L’idée futur proche reste la diminution des TODOs pour être stable et propre et l’ajout dans l’éditeur. Vu que nous sommes en DEV nous utilisons un dataProvider Fake (faux) qui renvoie des données brutes stockées localement en JSON (et non venant d’un serveur comme cela sera à terme), ce qui veut aussi dire que la partie sauvegarde du résultat de l’éditeur ne peut pas se faire. J’imagine passer par la console pour avoir une sortie texte brute à mettre moi-même dans un fichier local, ce n’est que temporaire et pour contrôler de toutes façons. On sait ce que temporaire signifie…

On est de plus en plus proche d’un résultat exploitable pour commencer le POC du jeu HeroQuest comme dit, il faudra penser la mécanique manquante des actions au sein d’une Scene déplaçant le joueur d’une Scene à une autre, maîtriser d’un point de vue macro l’ensemble du processus de jeu au delà des limites des Scenes. Typiquement le joueur arrive en début de donjon et doit aller à la fin, le fait de toucher la case ou d’interagir avec le fait quitter le donjon pour aller en zone neutre avant d’attaquer un nouveau donjon. Le tout sans perdre l’état du joueur, ses découvertes et équipements.

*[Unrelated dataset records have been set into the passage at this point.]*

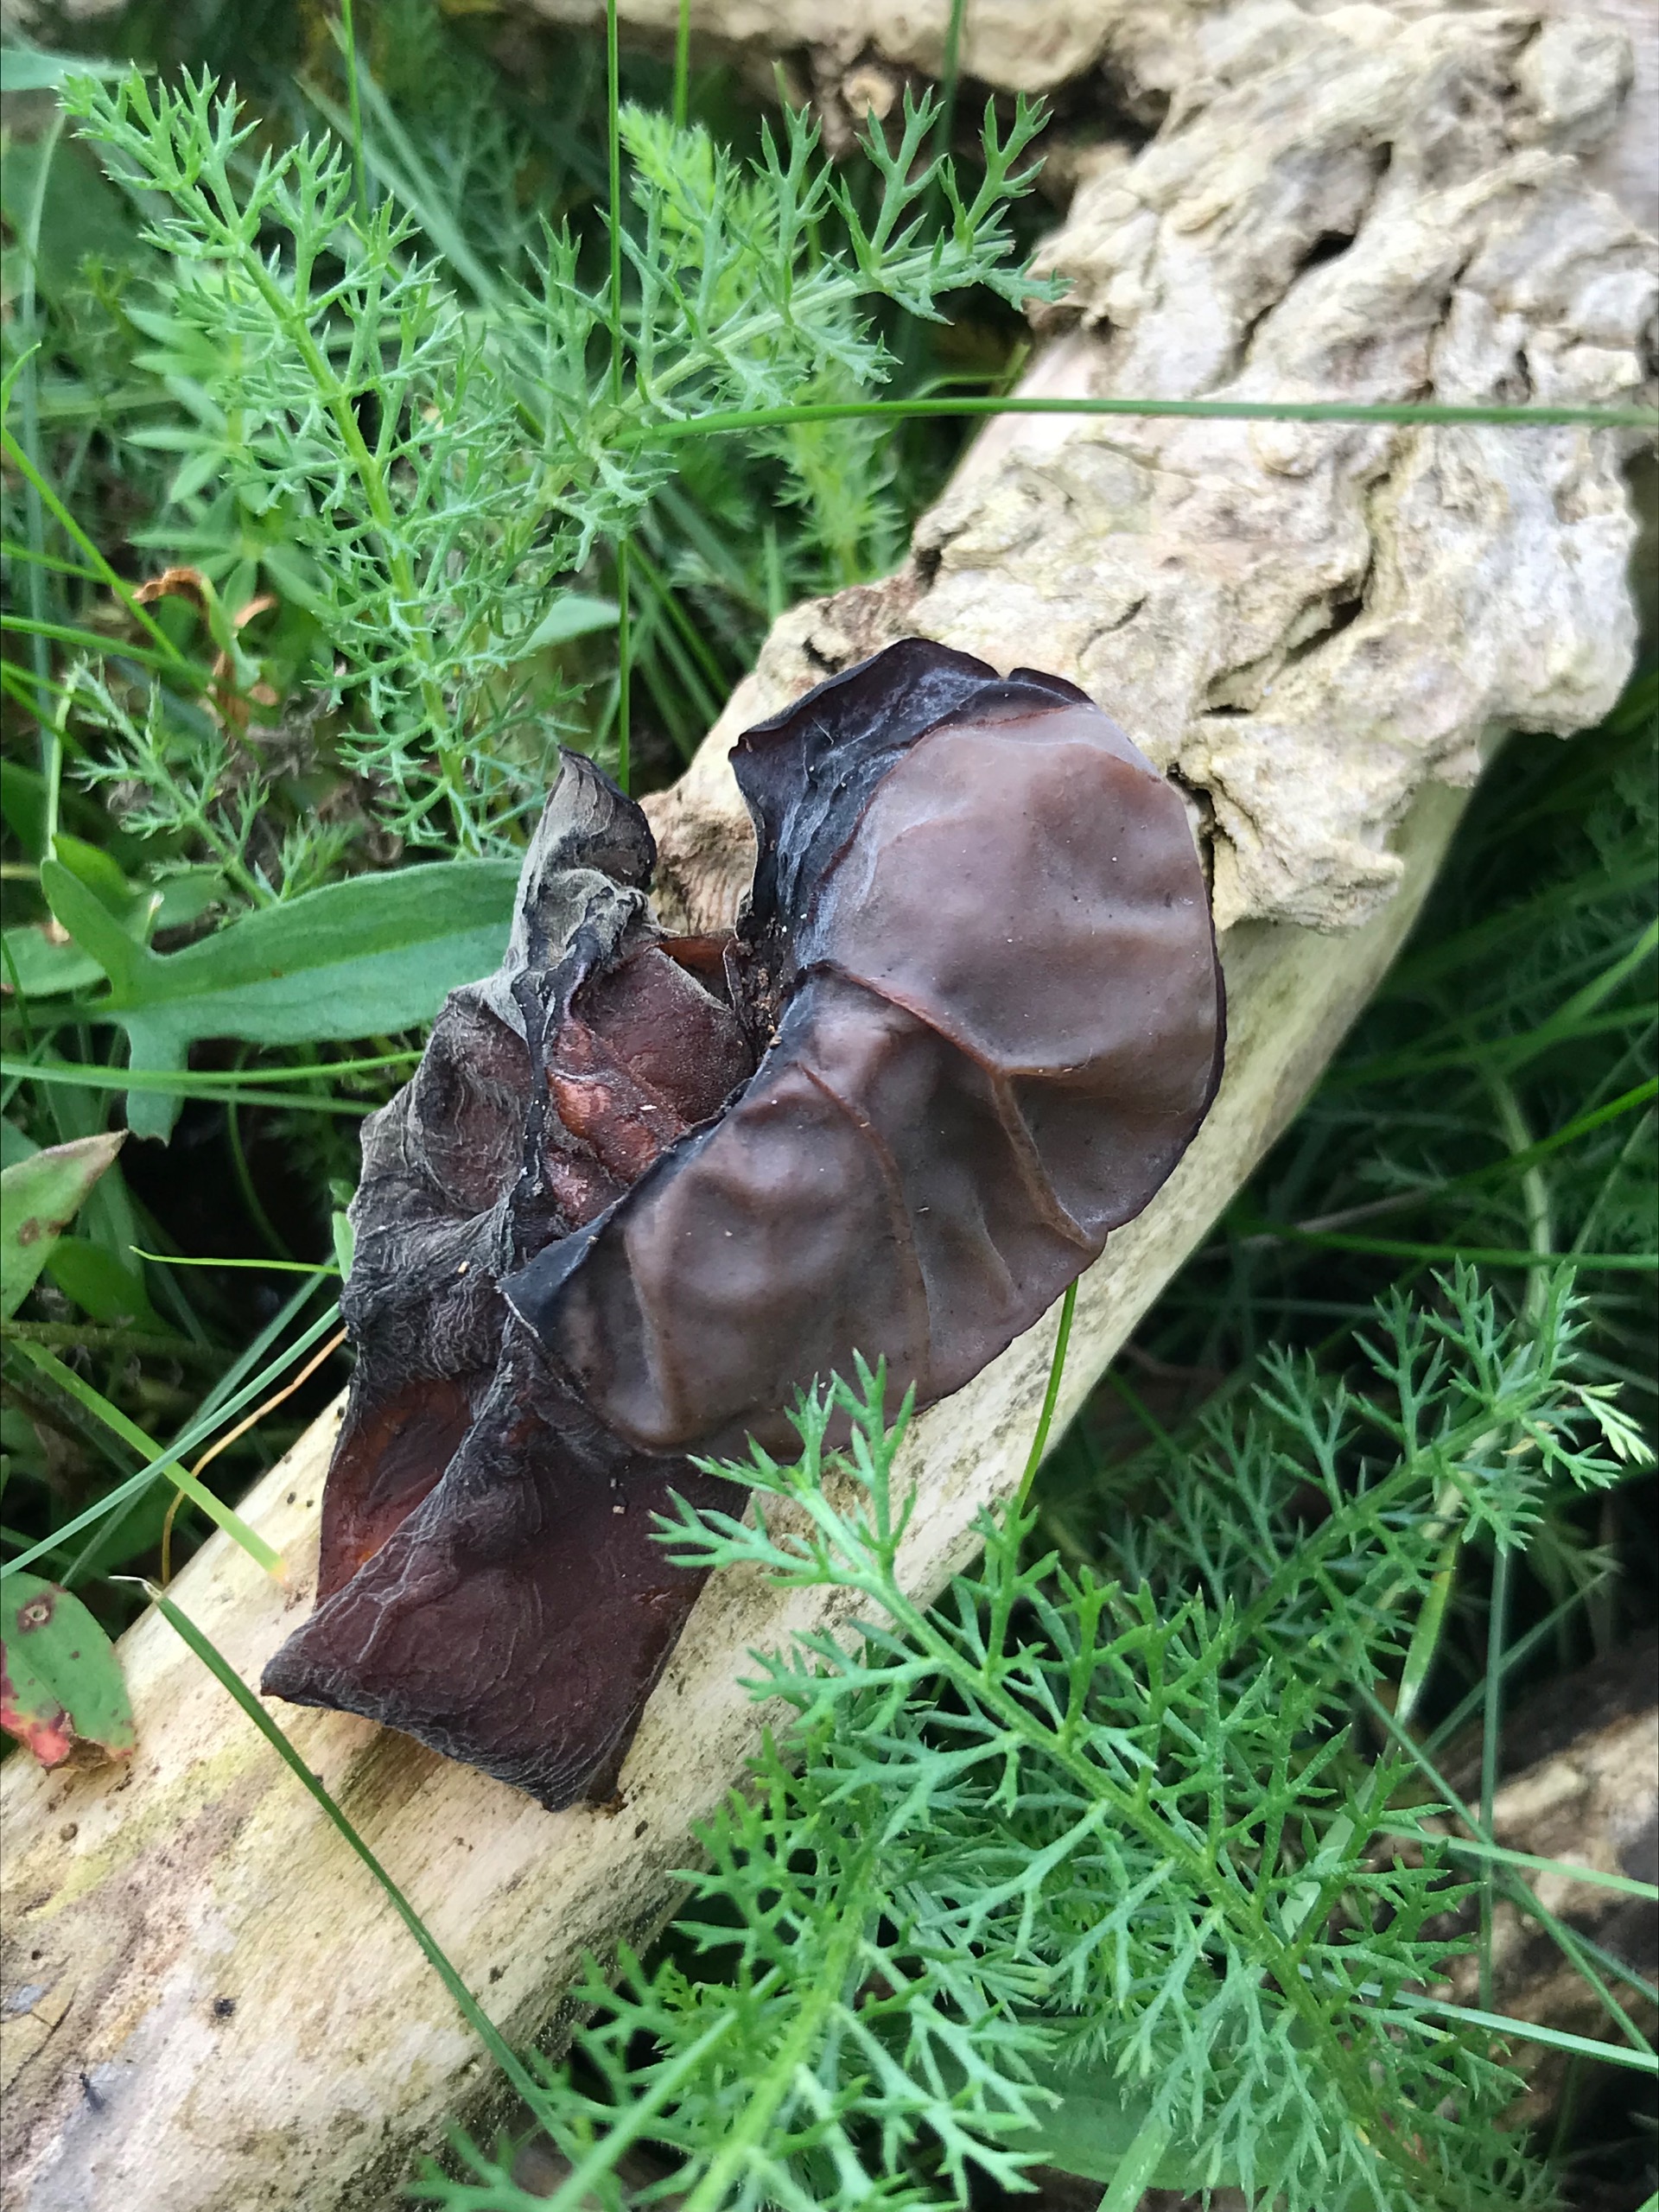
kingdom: Fungi
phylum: Basidiomycota
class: Agaricomycetes
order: Auriculariales
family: Auriculariaceae
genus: Auricularia
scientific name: Auricularia auricula-judae
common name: Almindelig judasøre
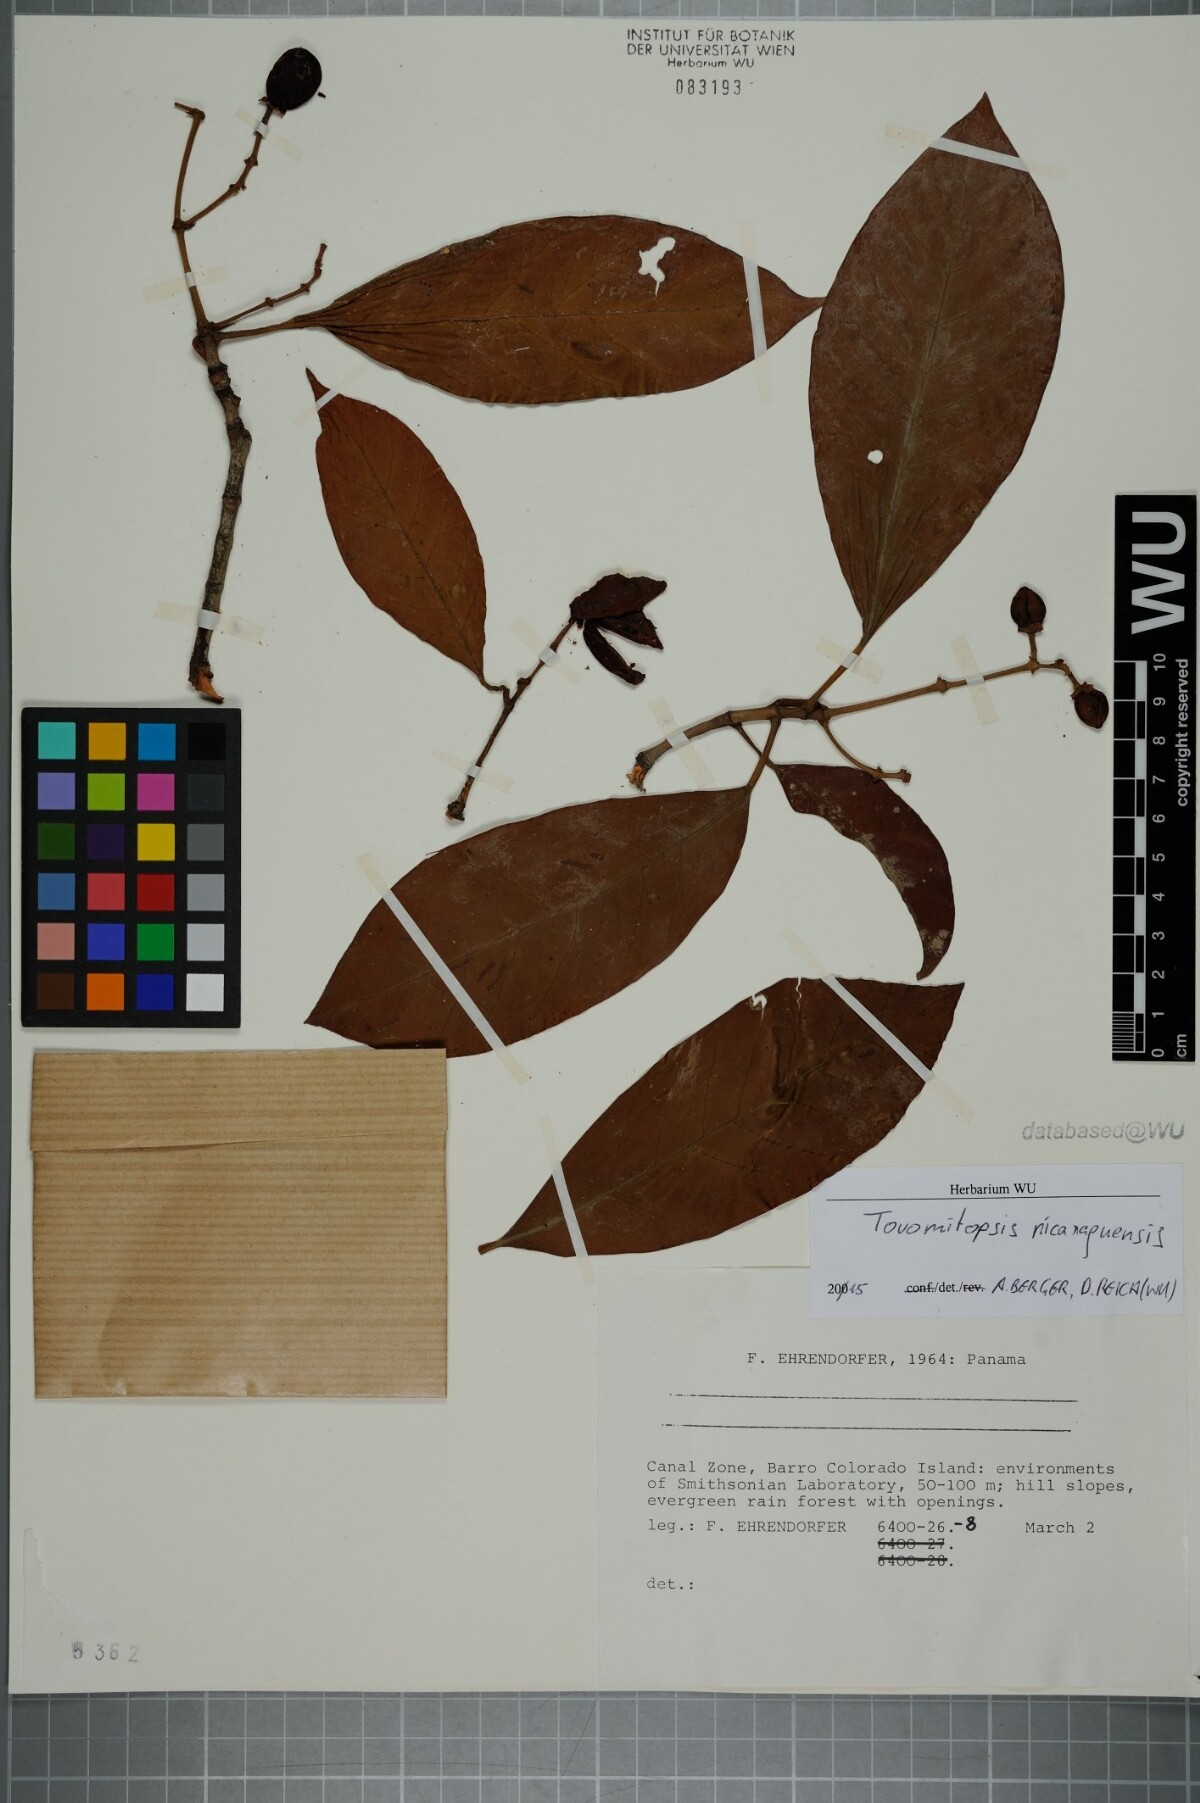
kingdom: Plantae
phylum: Tracheophyta
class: Magnoliopsida
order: Malpighiales
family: Clusiaceae
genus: Chrysochlamys
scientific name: Chrysochlamys nicaraguensis
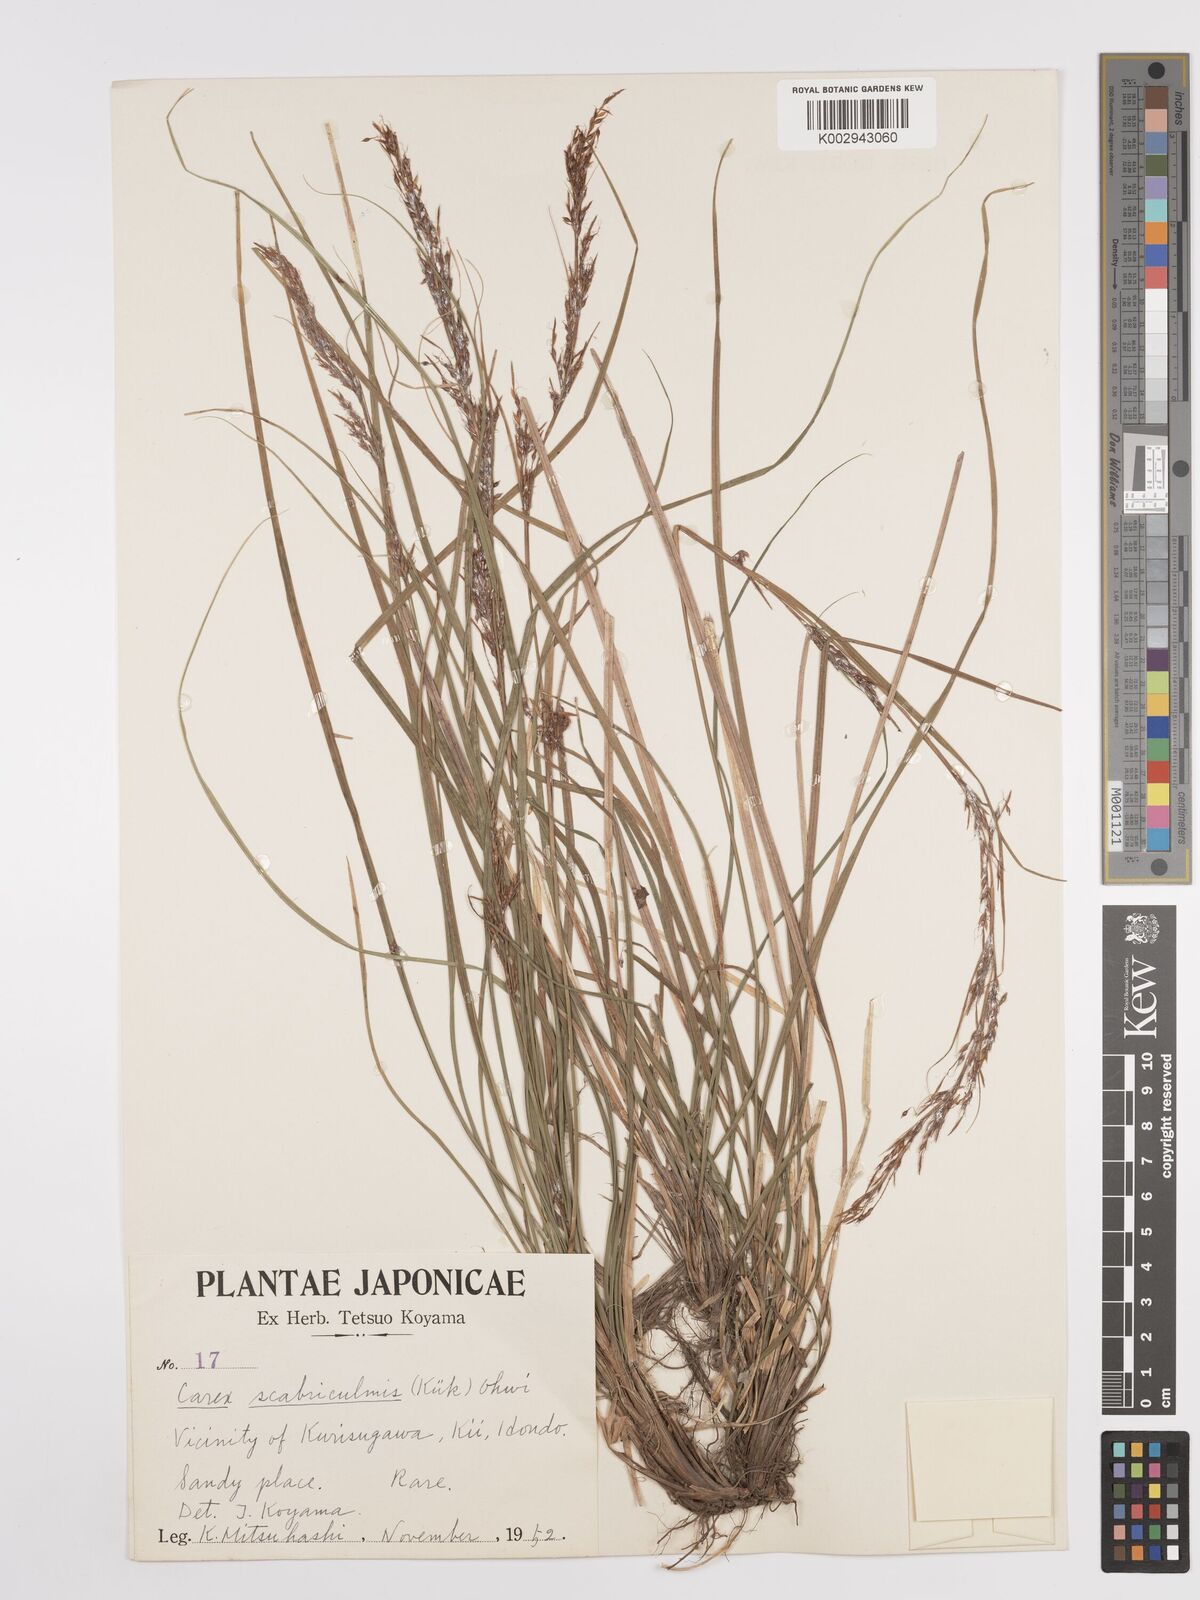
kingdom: Plantae
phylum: Tracheophyta
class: Liliopsida
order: Poales
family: Cyperaceae
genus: Carex
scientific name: Carex teinogyna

Et là je n’ai pas encore parlé de la problématique organisationnelle que ceci est un POC dans un POC, la librairie TARS se doit d’être séparée dans un module spécifique, versionné et récupérable au travers d’un projet NPM propre. Ce qui n’a pas l’air évident du tout.

Que ça soit en mode « player » ou en « editor » on a encore du boulot. 🙂

L’antithèse d’Oppenheimer

Ça y est, l’éditeur a été débuté ! Il s’agit donc d’un outil propre au projet HeroQuest, car un éditeur est spécifique, du moins pour le moment. Nous ne gérons que des IsoScenes au travers d’un IsoEditor.

L’interface est pour le moment très rudimentaire mais fonctionnelle (sauf le bouton « nouveau » à côté du titre). Une zone centrale de vue et de travail, un menu supérieur barre d’outils, un pied qui sera je pense une liste d’indicateurs et enfin la partie latérale à droite, un systèmes d’onglets.

Ce dernier contient actuellement 2 choses : une liste des scènes disponibles et la liste des éléments à mettre sur celle-ci. Un double clic sur un Element transforme votre curseur en l’objet et vous permettra de le placer.

Évidemment il vous vient directement à l’esprit qu’il y a plusieurs zones et donc un simple clic ne suffira pas, il faudra définir la zone impactée. Là j’imagine dans la barre d’outil, à l’image des alignements dans Photoshop, un moyen de préciser la zone via des icônes. On peut toujours aller plus loin car l’objet affiché, un mur par exemple est affiché au nord par défaut, mais est-ce que le sens du mur affecte la zone d’impacte ou est-ce que la zone sélectionnée affecte l’orientation. Des comme ça on en aura surement un paquet et il faudra être bien cohérent sur la définition de l’expérience utilisateur, heureusement à force d’usage je verrais vite ce qui fonctionne le mieux.

Prochaine étape donc, ce placement sur la map. Il faut s’avoir que le composant Editor doit discuter avec l’IsoEditor, ils travaillent de concert et doivent chacun gérer leur histoire, et à moi de ne pas tout mélanger ou mal placer. À venir par exemple il faudra que je divise les onglets en composant pour respecter les idées Angular (mieux que tout dans un seul ^^).

Il faudra également penser au chargement/sauvegarde (fake), déplacement de ce qui est sur la carte, sélection d’un Element et modification de ses propriétés (comme l’élévation) et même accéder au GridBlock. Enfin, ce n’est que le haut de l’iceberg actuel comme toujours :).

Squellettore mon Héro

Le caddie ayant bien roulé, tellement qu’il en a les roues carrées, j’ai décidé de le remplacer par un héro ayant un peu plus de capacité d’animation. C’est tout naturellement que j’ai pensé à mon Héro de toujours : Squellettore.

Faisant directement suite au coffre, il m’aura juste fallu l’encoder dans la bibliothèque et ajouter 2 lignes de code pour activer les 2 animations.